A senior Russian general, Lieutenant General Fanil Sarvarov, was killed in southern Moscow on Monday when a car bomb detonated beneath his vehicle, Russian authorities said.
The Investigative Committee of Russia confirmed it had launched a criminal investigation into Sarvarov’s death, treating it as a murder committed in a socially dangerous manner.
Sarvarov, head of the General Staff’s operational training directorate, was taken to hospital following the blast but succumbed to his injuries.
“The explosive device was activated on Yasenevaya Street in Moscow. Fanil Sarvarov has died of injuries sustained in the explosion,” said Investigative Committee spokesperson Svetlana Petrenko, according to state news agency TASS. Investigators are examining multiple possible motives, including the potential involvement of Ukrainian special forces.
The explosion occurred around 7 a.m.

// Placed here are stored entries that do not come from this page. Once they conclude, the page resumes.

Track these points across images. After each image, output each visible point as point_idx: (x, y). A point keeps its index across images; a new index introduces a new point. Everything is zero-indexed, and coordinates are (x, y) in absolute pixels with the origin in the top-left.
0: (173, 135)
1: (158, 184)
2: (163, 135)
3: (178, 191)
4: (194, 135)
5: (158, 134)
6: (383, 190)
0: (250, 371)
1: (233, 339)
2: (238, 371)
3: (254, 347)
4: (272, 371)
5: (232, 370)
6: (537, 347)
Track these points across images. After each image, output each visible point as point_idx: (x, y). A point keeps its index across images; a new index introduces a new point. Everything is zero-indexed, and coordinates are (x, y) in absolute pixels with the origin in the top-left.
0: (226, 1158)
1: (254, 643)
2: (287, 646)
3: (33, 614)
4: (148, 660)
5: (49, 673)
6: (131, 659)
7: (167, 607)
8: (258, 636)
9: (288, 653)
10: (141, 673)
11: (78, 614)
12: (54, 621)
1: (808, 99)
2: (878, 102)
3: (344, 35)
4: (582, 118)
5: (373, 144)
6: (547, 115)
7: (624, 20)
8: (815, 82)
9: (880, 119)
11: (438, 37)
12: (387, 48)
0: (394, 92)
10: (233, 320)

Moscow time (04:00 GMT) in a car park, completely destroying the white vehicle Sarvarov was driving. Forensic teams and investigators were deployed immediately to the scene.
Petrenko noted that the criminal case also covers the illegal trafficking of explosives under Article 222.1 of the Russian Criminal Code. Authorities are continuing to probe the circumstances of the attack.
Ukraine has previously claimed responsibility for several high-profile killings inside Russia and in Russian-occupied areas of Ukraine since Moscow launched its full-scale invasion in February 2022.
In December 2024, Kyiv said it killed Lieutenant General Igor Kirillov, head of Russia’s nuclear, biological, and chemical protection forces, using a bomb hidden on an electric scooter. Earlier, a car bomb was reported to have killed Russian naval captain Valery Trankovsky, whom Ukraine accused of war crimes.
Other notable attacks include the shooting of Russian military officer Stanislav Rzhitsky in Krasnodar in July 2023, the bombing of military blogger Maxim Fomin (aka Vladlen Tatarsky) in Saint Petersburg in April 2023, and the car bomb killing of Daria Dugina, daughter of ultranationalist ideologue Alexander Dugin, in August 2022.
The killing of Sarvarov adds to a growing list of high-profile attacks targeting Russian military and political figures in recent years, highlighting ongoing security challenges in the country.